**What to produce**
From the records beneath, determine how many lines contain "SQUARE" and report only that figure.

**Data for this exercise**
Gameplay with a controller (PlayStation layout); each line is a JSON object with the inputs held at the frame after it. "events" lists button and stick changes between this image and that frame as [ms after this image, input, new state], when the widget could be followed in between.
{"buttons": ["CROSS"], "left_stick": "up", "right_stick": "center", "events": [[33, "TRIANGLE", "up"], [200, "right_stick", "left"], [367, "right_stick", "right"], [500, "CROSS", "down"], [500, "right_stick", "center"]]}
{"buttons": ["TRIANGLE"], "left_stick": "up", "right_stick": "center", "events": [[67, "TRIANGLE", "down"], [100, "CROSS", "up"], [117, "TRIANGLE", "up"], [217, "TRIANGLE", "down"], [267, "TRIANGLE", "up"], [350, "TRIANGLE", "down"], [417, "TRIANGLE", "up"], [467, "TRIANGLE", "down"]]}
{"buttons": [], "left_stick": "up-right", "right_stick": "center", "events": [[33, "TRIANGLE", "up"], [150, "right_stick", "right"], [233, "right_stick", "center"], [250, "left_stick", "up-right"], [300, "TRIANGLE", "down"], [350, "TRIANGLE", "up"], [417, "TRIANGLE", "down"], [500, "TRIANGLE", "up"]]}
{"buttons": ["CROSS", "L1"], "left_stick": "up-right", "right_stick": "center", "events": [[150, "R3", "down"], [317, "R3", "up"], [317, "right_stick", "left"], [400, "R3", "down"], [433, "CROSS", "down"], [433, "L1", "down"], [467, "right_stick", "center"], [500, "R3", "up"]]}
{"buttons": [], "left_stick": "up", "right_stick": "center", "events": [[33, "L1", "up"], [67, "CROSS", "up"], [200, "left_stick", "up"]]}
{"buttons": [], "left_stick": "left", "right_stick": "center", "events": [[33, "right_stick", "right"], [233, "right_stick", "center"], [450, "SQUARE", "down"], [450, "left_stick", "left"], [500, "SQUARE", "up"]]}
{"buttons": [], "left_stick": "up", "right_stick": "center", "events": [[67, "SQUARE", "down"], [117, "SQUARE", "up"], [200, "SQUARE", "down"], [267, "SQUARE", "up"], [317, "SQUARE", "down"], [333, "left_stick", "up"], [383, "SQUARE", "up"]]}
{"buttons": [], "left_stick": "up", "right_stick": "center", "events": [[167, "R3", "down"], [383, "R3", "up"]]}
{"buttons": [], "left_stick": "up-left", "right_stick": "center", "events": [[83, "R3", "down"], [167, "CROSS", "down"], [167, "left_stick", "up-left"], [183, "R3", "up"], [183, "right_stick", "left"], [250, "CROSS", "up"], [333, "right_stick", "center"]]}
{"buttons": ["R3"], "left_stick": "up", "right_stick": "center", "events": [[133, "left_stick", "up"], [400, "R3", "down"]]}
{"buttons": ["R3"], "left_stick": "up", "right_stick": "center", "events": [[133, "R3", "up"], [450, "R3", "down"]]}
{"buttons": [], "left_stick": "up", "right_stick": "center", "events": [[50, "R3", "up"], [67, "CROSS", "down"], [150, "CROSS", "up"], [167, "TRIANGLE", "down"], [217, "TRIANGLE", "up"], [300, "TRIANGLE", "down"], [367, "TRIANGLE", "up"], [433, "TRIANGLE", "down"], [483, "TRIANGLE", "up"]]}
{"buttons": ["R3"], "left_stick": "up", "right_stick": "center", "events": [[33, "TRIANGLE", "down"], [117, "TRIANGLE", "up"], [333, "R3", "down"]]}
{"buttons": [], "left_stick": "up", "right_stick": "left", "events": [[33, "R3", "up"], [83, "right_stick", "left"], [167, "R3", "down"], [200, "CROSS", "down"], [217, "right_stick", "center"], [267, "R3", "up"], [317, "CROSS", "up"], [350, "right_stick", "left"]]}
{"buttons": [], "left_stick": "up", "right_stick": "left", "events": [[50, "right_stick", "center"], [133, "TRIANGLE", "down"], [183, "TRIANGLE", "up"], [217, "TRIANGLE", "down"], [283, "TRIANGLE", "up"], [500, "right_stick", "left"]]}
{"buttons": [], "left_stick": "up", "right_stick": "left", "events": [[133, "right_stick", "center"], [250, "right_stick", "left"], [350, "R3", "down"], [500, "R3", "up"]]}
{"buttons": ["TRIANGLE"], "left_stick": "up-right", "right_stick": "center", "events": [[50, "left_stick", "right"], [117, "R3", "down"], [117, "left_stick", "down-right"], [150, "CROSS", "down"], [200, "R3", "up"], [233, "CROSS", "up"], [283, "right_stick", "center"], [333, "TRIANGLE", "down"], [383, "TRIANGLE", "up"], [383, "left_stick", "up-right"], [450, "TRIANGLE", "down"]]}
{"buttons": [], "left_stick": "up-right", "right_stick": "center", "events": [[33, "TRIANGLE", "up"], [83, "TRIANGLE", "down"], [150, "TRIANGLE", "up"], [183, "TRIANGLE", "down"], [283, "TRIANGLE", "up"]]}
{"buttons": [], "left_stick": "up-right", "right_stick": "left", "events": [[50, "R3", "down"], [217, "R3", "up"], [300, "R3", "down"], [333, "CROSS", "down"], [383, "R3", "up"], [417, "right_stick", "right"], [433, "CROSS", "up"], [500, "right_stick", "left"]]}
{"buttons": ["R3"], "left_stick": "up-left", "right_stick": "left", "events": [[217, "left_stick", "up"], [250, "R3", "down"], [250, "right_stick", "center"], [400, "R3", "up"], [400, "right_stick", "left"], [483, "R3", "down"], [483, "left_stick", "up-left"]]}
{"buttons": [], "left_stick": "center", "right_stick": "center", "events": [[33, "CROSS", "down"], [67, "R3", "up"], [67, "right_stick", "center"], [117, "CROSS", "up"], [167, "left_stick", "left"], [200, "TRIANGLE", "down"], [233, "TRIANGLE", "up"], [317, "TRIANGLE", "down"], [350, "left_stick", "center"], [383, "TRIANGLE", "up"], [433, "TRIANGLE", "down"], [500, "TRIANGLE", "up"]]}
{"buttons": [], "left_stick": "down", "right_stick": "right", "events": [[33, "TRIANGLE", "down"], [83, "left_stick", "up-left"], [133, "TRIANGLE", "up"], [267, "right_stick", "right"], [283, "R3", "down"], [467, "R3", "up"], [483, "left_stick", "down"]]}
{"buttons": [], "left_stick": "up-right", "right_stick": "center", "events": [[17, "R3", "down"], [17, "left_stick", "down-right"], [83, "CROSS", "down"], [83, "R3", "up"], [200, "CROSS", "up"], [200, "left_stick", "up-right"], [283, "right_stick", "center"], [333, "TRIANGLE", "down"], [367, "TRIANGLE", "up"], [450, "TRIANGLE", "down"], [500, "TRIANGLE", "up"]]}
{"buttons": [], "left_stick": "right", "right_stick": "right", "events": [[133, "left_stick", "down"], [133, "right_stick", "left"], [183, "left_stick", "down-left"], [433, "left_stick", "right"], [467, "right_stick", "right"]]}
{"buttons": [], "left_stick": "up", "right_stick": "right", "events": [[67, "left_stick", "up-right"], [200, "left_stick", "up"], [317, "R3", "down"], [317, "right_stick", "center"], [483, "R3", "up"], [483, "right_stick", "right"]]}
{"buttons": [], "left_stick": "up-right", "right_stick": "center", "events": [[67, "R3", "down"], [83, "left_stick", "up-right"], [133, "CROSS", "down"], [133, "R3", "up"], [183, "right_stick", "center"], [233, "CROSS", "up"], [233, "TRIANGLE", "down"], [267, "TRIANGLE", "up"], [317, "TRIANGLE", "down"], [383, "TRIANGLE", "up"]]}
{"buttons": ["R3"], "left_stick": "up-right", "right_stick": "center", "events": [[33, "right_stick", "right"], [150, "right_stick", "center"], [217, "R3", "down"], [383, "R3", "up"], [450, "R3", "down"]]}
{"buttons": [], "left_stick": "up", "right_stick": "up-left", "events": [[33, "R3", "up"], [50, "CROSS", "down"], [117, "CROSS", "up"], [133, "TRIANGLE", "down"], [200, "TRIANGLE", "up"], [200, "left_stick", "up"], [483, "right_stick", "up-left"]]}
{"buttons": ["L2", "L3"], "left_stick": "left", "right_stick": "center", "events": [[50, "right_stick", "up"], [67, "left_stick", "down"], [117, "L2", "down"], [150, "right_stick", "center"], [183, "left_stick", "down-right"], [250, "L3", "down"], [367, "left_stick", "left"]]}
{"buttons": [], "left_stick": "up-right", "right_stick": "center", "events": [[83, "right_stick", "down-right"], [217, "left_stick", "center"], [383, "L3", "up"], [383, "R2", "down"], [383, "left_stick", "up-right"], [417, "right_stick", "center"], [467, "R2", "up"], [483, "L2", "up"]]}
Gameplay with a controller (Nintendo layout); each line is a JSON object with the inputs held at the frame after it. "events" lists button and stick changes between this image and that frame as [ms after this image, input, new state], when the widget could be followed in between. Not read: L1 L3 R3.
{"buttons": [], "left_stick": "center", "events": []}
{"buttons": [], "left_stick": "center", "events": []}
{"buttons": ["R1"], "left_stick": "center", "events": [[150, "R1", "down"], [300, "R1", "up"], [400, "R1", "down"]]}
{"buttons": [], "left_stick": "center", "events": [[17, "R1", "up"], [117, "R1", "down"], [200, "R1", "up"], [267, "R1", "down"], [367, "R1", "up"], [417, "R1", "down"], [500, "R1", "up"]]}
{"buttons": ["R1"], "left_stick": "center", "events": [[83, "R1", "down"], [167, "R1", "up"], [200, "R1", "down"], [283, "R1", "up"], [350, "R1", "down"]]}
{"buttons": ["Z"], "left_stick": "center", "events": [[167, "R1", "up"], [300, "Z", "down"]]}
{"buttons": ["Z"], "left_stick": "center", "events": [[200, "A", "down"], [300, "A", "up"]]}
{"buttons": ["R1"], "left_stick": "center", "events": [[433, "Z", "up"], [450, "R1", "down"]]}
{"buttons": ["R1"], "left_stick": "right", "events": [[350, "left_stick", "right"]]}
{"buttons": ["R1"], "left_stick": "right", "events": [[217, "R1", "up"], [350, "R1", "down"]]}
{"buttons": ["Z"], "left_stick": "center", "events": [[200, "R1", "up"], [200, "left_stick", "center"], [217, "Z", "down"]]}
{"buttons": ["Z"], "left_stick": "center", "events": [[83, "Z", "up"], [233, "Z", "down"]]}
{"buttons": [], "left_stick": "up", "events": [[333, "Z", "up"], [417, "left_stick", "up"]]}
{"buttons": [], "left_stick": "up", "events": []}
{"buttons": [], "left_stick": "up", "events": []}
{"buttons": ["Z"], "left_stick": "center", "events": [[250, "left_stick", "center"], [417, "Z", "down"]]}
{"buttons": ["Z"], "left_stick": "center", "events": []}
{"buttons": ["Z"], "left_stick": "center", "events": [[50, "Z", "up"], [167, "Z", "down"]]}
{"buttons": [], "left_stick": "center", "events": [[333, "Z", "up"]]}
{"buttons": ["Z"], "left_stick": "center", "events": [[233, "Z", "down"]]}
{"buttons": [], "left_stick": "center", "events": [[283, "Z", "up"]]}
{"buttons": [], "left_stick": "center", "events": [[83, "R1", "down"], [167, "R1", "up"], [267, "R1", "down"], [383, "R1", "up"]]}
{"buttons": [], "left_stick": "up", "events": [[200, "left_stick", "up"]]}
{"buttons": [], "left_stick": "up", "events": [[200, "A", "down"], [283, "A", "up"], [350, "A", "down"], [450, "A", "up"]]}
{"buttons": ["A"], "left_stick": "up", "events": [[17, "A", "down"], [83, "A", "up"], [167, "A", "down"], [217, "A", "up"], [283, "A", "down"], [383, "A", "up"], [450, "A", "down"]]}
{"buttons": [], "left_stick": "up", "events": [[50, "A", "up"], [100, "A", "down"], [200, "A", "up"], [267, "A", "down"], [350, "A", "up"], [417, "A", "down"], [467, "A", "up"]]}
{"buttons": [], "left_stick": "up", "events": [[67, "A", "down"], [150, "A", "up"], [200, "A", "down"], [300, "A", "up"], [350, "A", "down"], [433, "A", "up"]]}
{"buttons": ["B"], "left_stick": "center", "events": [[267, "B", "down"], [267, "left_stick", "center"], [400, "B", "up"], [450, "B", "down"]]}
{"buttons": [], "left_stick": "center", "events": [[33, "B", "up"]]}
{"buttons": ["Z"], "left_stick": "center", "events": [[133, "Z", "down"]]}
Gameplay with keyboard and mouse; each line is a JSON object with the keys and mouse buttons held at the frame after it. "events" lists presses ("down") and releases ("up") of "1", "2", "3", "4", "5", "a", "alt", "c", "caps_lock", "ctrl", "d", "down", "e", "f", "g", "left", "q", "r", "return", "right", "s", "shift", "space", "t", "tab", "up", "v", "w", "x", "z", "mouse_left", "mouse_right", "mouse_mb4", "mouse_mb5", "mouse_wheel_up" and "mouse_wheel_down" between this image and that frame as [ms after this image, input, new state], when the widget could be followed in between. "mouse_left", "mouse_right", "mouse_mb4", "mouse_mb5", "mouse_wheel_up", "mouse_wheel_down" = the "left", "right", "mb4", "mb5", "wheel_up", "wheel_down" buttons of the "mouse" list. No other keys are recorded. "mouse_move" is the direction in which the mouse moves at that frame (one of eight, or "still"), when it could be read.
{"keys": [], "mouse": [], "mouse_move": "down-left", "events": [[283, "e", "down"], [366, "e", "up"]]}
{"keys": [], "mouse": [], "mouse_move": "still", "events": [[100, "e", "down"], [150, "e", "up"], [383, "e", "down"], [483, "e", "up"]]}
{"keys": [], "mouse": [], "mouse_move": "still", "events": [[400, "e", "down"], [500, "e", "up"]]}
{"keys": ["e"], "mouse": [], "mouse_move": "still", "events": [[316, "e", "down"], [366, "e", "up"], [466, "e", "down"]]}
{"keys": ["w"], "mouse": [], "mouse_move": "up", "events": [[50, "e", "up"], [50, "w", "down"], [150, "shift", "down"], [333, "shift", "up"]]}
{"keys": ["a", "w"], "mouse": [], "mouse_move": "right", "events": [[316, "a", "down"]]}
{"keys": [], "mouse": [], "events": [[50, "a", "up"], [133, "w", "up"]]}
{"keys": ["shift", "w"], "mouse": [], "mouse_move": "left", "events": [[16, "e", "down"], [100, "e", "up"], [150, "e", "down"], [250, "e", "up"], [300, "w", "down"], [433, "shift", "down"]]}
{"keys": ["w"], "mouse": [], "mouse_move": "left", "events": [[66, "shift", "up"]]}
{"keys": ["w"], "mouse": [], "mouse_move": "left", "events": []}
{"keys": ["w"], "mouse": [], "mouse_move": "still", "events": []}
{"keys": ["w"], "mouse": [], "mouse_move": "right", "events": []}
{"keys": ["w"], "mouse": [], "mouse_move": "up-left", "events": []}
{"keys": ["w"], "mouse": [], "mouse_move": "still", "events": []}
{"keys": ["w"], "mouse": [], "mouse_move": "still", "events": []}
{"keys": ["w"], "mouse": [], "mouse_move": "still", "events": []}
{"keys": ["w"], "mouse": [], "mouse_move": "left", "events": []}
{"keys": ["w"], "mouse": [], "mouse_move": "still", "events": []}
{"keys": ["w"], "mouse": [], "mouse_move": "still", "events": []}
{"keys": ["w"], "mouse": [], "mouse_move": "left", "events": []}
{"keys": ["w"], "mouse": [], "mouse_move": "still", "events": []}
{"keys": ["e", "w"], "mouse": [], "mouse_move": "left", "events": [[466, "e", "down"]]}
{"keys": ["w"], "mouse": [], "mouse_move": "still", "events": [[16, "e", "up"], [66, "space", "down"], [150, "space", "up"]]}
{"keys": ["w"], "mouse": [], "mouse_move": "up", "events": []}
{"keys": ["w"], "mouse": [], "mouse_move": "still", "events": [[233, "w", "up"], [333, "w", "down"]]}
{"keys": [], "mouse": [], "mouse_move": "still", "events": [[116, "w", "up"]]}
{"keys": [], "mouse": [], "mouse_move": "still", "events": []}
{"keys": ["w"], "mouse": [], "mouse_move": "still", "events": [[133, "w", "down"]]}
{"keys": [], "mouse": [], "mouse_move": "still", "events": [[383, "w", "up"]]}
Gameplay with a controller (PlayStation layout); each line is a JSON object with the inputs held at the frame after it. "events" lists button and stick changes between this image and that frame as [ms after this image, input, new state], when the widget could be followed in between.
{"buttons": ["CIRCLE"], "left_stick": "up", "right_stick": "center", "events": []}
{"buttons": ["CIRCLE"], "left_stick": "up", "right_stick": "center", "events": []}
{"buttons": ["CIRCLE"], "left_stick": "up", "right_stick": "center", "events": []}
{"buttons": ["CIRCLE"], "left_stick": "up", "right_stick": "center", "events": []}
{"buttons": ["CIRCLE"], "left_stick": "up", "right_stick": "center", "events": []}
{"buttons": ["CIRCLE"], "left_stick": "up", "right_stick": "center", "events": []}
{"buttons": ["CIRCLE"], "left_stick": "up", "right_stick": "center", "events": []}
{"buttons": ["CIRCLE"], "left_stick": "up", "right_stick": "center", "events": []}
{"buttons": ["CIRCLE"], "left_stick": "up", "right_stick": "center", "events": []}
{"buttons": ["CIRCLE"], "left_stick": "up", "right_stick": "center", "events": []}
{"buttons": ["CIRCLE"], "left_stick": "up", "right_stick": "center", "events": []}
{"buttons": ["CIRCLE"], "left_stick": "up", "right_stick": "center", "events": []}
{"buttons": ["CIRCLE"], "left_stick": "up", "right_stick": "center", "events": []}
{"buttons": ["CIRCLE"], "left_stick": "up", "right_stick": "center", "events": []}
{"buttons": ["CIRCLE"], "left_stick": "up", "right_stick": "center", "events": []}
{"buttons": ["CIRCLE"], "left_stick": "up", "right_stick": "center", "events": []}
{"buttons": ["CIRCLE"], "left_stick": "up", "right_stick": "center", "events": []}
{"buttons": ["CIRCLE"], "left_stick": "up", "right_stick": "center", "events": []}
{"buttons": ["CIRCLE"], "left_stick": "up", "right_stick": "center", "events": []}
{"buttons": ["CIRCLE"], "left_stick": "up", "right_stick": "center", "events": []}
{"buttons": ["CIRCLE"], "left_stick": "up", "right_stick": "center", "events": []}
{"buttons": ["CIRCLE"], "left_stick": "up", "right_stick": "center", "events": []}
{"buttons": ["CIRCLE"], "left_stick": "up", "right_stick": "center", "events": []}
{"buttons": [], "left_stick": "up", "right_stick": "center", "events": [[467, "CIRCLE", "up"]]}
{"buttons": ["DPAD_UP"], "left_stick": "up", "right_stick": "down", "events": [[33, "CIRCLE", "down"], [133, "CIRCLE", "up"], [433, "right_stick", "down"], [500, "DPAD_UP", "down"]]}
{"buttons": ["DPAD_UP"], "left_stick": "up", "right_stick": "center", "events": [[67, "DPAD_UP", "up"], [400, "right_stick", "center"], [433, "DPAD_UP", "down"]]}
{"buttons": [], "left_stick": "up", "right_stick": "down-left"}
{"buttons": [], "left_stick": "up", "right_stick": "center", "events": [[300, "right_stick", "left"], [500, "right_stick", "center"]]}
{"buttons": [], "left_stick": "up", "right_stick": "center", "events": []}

**Written solution**
2